(Data items)
________________________________________
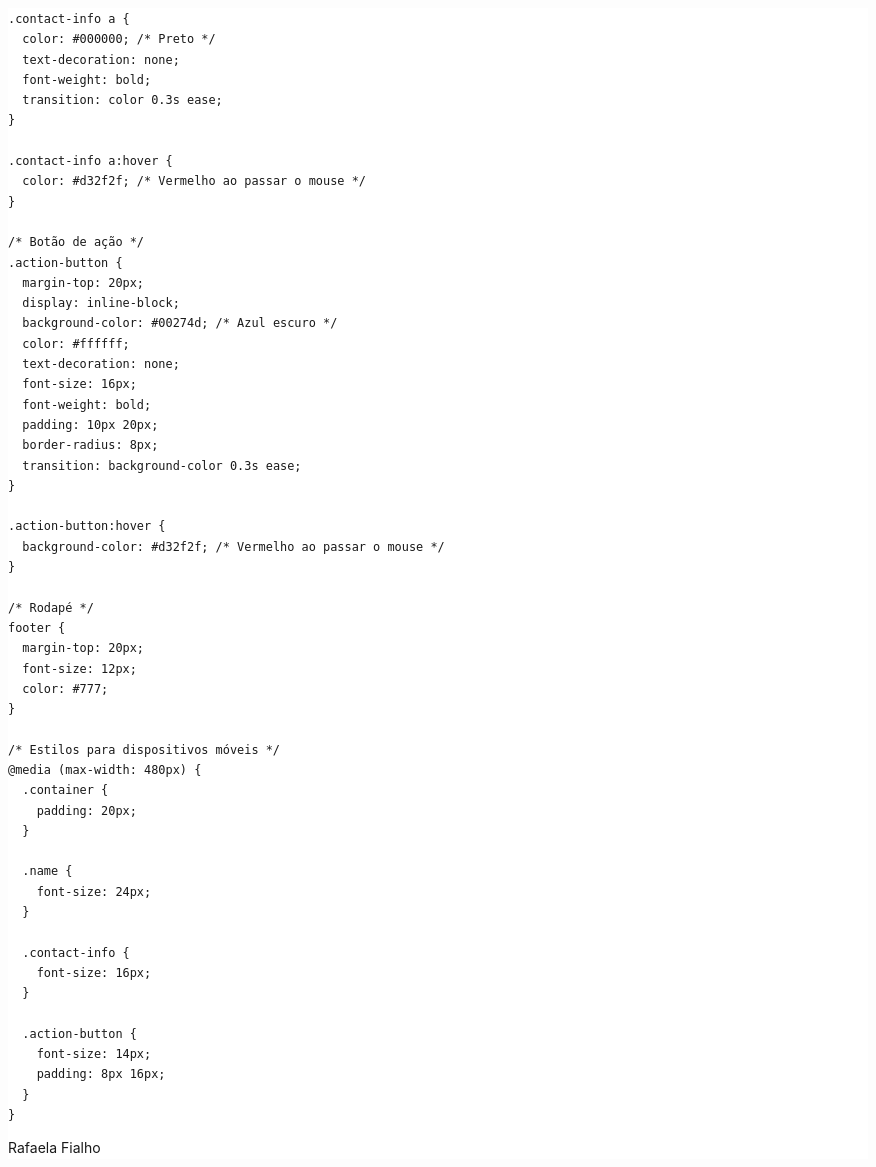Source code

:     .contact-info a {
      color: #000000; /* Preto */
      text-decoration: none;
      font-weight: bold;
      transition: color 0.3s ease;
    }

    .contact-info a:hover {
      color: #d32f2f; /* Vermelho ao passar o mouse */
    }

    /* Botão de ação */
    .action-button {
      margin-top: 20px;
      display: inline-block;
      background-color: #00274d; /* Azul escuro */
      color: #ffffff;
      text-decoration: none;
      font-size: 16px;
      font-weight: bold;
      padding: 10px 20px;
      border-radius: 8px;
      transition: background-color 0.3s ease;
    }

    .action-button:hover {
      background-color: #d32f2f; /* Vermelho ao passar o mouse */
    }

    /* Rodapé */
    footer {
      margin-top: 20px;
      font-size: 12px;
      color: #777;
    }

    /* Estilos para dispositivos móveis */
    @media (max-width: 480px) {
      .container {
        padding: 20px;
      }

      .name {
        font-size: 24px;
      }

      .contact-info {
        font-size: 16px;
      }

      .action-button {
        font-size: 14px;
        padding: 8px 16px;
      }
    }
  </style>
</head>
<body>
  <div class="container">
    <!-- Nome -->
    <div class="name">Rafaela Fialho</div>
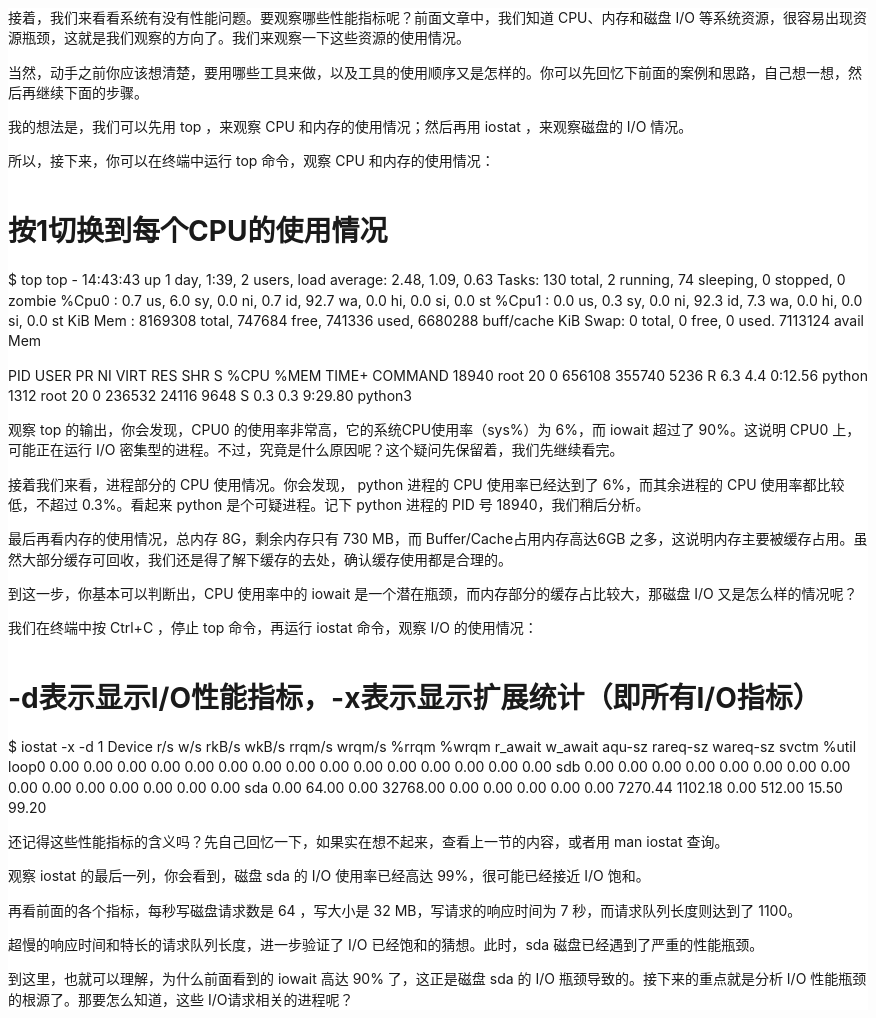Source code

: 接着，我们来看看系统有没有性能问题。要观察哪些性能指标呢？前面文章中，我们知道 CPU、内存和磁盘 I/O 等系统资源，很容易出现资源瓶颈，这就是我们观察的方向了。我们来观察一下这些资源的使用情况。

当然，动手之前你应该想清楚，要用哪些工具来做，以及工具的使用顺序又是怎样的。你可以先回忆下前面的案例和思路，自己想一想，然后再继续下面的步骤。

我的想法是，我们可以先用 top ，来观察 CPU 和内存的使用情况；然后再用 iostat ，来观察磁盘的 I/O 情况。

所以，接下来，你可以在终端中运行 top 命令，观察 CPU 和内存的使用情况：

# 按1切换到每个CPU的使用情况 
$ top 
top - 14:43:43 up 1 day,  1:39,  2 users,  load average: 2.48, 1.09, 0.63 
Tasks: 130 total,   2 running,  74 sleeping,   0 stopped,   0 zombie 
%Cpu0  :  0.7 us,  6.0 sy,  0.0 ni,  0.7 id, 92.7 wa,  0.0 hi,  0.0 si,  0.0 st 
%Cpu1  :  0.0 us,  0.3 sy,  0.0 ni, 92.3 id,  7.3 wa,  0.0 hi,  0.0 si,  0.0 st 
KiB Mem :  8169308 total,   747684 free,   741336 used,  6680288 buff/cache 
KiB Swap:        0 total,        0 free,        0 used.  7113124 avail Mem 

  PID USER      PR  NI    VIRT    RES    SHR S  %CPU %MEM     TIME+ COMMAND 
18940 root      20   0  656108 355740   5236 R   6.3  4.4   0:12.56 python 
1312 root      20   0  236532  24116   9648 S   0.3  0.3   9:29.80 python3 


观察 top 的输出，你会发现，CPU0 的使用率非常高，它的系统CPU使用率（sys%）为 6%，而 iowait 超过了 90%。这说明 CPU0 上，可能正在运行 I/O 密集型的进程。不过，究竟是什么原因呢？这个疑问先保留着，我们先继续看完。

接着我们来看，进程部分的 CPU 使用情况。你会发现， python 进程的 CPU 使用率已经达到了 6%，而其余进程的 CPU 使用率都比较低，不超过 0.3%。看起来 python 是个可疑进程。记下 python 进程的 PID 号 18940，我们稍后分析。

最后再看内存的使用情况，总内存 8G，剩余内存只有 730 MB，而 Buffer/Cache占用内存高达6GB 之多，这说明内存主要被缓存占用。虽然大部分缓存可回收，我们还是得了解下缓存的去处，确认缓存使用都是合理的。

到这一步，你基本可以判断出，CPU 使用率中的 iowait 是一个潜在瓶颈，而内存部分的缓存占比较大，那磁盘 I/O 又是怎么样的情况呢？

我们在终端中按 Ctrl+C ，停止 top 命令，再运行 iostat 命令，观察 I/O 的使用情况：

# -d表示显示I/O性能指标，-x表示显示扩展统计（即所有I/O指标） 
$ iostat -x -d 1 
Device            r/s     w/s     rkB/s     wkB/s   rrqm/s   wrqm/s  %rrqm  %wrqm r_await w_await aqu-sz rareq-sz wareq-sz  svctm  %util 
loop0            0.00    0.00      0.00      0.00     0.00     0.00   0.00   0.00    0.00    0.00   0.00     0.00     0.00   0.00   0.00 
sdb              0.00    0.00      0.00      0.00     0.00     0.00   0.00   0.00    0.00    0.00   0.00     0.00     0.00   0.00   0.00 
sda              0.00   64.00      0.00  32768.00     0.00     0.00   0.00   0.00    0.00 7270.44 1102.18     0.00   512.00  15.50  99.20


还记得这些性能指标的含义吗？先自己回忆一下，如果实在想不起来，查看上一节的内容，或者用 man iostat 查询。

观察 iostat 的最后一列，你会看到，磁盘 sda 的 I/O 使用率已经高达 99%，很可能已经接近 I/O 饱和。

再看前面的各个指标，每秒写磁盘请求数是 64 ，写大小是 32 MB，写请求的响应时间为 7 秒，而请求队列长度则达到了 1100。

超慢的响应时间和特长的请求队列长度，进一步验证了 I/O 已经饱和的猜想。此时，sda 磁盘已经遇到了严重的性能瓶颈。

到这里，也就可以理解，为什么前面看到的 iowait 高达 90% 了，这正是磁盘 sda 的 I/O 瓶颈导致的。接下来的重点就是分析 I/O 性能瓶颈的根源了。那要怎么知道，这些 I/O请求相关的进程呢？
________________________________________
What is needed is a verbatim copy of every entry, with the pictures omitted.

**ANSWER TO THE EXERCISE**
Source code

:     .contact-info a {
      color: #000000; /* Preto */
      text-decoration: none;
      font-weight: bold;
      transition: color 0.3s ease;
    }

    .contact-info a:hover {
      color: #d32f2f; /* Vermelho ao passar o mouse */
    }

    /* Botão de ação */
    .action-button {
      margin-top: 20px;
      display: inline-block;
      background-color: #00274d; /* Azul escuro */
      color: #ffffff;
      text-decoration: none;
      font-size: 16px;
      font-weight: bold;
      padding: 10px 20px;
      border-radius: 8px;
      transition: background-color 0.3s ease;
    }

    .action-button:hover {
      background-color: #d32f2f; /* Vermelho ao passar o mouse */
    }

    /* Rodapé */
    footer {
      margin-top: 20px;
      font-size: 12px;
      color: #777;
    }

    /* Estilos para dispositivos móveis */
    @media (max-width: 480px) {
      .container {
        padding: 20px;
      }

      .name {
        font-size: 24px;
      }

      .contact-info {
        font-size: 16px;
      }

      .action-button {
        font-size: 14px;
        padding: 8px 16px;
      }
    }
  </style>
</head>
<body>
  <div class="container">
    <!-- Nome -->
    <div class="name">Rafaela Fialho</div>
Source code

: 接着，我们来看看系统有没有性能问题。要观察哪些性能指标呢？前面文章中，我们知道 CPU、内存和磁盘 I/O 等系统资源，很容易出现资源瓶颈，这就是我们观察的方向了。我们来观察一下这些资源的使用情况。

当然，动手之前你应该想清楚，要用哪些工具来做，以及工具的使用顺序又是怎样的。你可以先回忆下前面的案例和思路，自己想一想，然后再继续下面的步骤。

我的想法是，我们可以先用 top ，来观察 CPU 和内存的使用情况；然后再用 iostat ，来观察磁盘的 I/O 情况。

所以，接下来，你可以在终端中运行 top 命令，观察 CPU 和内存的使用情况：

# 按1切换到每个CPU的使用情况 
$ top 
top - 14:43:43 up 1 day,  1:39,  2 users,  load average: 2.48, 1.09, 0.63 
Tasks: 130 total,   2 running,  74 sleeping,   0 stopped,   0 zombie 
%Cpu0  :  0.7 us,  6.0 sy,  0.0 ni,  0.7 id, 92.7 wa,  0.0 hi,  0.0 si,  0.0 st 
%Cpu1  :  0.0 us,  0.3 sy,  0.0 ni, 92.3 id,  7.3 wa,  0.0 hi,  0.0 si,  0.0 st 
KiB Mem :  8169308 total,   747684 free,   741336 used,  6680288 buff/cache 
KiB Swap:        0 total,        0 free,        0 used.  7113124 avail Mem 

  PID USER      PR  NI    VIRT    RES    SHR S  %CPU %MEM     TIME+ COMMAND 
18940 root      20   0  656108 355740   5236 R   6.3  4.4   0:12.56 python 
1312 root      20   0  236532  24116   9648 S   0.3  0.3   9:29.80 python3 


观察 top 的输出，你会发现，CPU0 的使用率非常高，它的系统CPU使用率（sys%）为 6%，而 iowait 超过了 90%。这说明 CPU0 上，可能正在运行 I/O 密集型的进程。不过，究竟是什么原因呢？这个疑问先保留着，我们先继续看完。

接着我们来看，进程部分的 CPU 使用情况。你会发现， python 进程的 CPU 使用率已经达到了 6%，而其余进程的 CPU 使用率都比较低，不超过 0.3%。看起来 python 是个可疑进程。记下 python 进程的 PID 号 18940，我们稍后分析。

最后再看内存的使用情况，总内存 8G，剩余内存只有 730 MB，而 Buffer/Cache占用内存高达6GB 之多，这说明内存主要被缓存占用。虽然大部分缓存可回收，我们还是得了解下缓存的去处，确认缓存使用都是合理的。

到这一步，你基本可以判断出，CPU 使用率中的 iowait 是一个潜在瓶颈，而内存部分的缓存占比较大，那磁盘 I/O 又是怎么样的情况呢？

我们在终端中按 Ctrl+C ，停止 top 命令，再运行 iostat 命令，观察 I/O 的使用情况：

# -d表示显示I/O性能指标，-x表示显示扩展统计（即所有I/O指标） 
$ iostat -x -d 1 
Device            r/s     w/s     rkB/s     wkB/s   rrqm/s   wrqm/s  %rrqm  %wrqm r_await w_await aqu-sz rareq-sz wareq-sz  svctm  %util 
loop0            0.00    0.00      0.00      0.00     0.00     0.00   0.00   0.00    0.00    0.00   0.00     0.00     0.00   0.00   0.00 
sdb              0.00    0.00      0.00      0.00     0.00     0.00   0.00   0.00    0.00    0.00   0.00     0.00     0.00   0.00   0.00 
sda              0.00   64.00      0.00  32768.00     0.00     0.00   0.00   0.00    0.00 7270.44 1102.18     0.00   512.00  15.50  99.20


还记得这些性能指标的含义吗？先自己回忆一下，如果实在想不起来，查看上一节的内容，或者用 man iostat 查询。

观察 iostat 的最后一列，你会看到，磁盘 sda 的 I/O 使用率已经高达 99%，很可能已经接近 I/O 饱和。

再看前面的各个指标，每秒写磁盘请求数是 64 ，写大小是 32 MB，写请求的响应时间为 7 秒，而请求队列长度则达到了 1100。

超慢的响应时间和特长的请求队列长度，进一步验证了 I/O 已经饱和的猜想。此时，sda 磁盘已经遇到了严重的性能瓶颈。

到这里，也就可以理解，为什么前面看到的 iowait 高达 90% 了，这正是磁盘 sda 的 I/O 瓶颈导致的。接下来的重点就是分析 I/O 性能瓶颈的根源了。那要怎么知道，这些 I/O请求相关的进程呢？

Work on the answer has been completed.